======== EXCERPTED PASSAGE ========

20 years ago this month:

  • Pursuant to a stipulation for discipline by consent conditioned on the judge’s irrevocable retirement from judicial office, the California Commission on Judicial Performance publicly censured a judge for (1) his promotion of and participation in a dubious investment scheme, including keeping a payment of $20,000 from one of the principals even though he knew that the investors had not received any of the profits they had been promised and despite knowing that the principals had all been convicted at trial of or pled guilty to federal criminal offenses; (2) telling some investors that he believed their profits would be forthcoming and otherwise discouraging them from complaining to government authorities; (3) instructing court staff to put calls from the principals in the investment scheme through to him on the bench or in his chambers; (4) avoiding his financial obligations over a lengthy period by writing worthless checks, making false promises and misrepresentations to creditors, and otherwise engaging in delaying tactics; and (5) on numerous occasions, remanding defendants based on his “smell test” of the defendants’ hair and/or his examination of their eyes.  Inquiry Concerning Aaron (California Commission on Judicial Performance July 8, 2002) .
  • The New York Court of Appeals publicly admonished a judge a judge for referring to herself as a “graduate” of the judicial law courses that she took in her capacity as court clerk.  In the Matter of Shanley, 774 N.E.2d 735 (New York 2002).
  • Affirming a decision by the State Commission on Judicial Conduct, a Texas Special Court of Review publicly reprimanded a judge who had engaged in a personal vendetta to destroy the reputation of a young prosecutor; used profane, distasteful, and inappropriate language in a letter to the district attorney; and publicly attacked the district attorney’s office by sending the letter to the media.  In re Davis, 82 S.W.2d 140 (Texas Special Court of Review 2002).

======== DATASET ========

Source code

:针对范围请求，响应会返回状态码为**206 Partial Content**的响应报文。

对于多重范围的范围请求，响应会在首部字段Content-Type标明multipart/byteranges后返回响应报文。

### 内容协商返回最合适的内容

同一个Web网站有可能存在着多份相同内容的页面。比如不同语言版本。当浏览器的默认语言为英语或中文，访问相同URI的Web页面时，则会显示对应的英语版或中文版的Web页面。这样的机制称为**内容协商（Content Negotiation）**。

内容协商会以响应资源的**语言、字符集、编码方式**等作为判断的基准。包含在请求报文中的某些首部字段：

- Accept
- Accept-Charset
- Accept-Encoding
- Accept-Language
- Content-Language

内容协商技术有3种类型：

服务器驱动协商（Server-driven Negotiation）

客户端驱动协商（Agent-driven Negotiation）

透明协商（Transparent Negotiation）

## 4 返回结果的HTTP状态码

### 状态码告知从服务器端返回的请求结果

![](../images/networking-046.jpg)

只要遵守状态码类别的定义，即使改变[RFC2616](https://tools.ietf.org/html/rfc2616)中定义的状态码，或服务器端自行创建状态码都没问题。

========

DIRECTIONS FOR THIS TASK: In the judicial discipline summary, what amount of money did the California judge keep from one of the principals of the investment scheme? The entries are separate material and unrelated to the judicial discipline summary.

WRITTEN SOLUTION: $20,000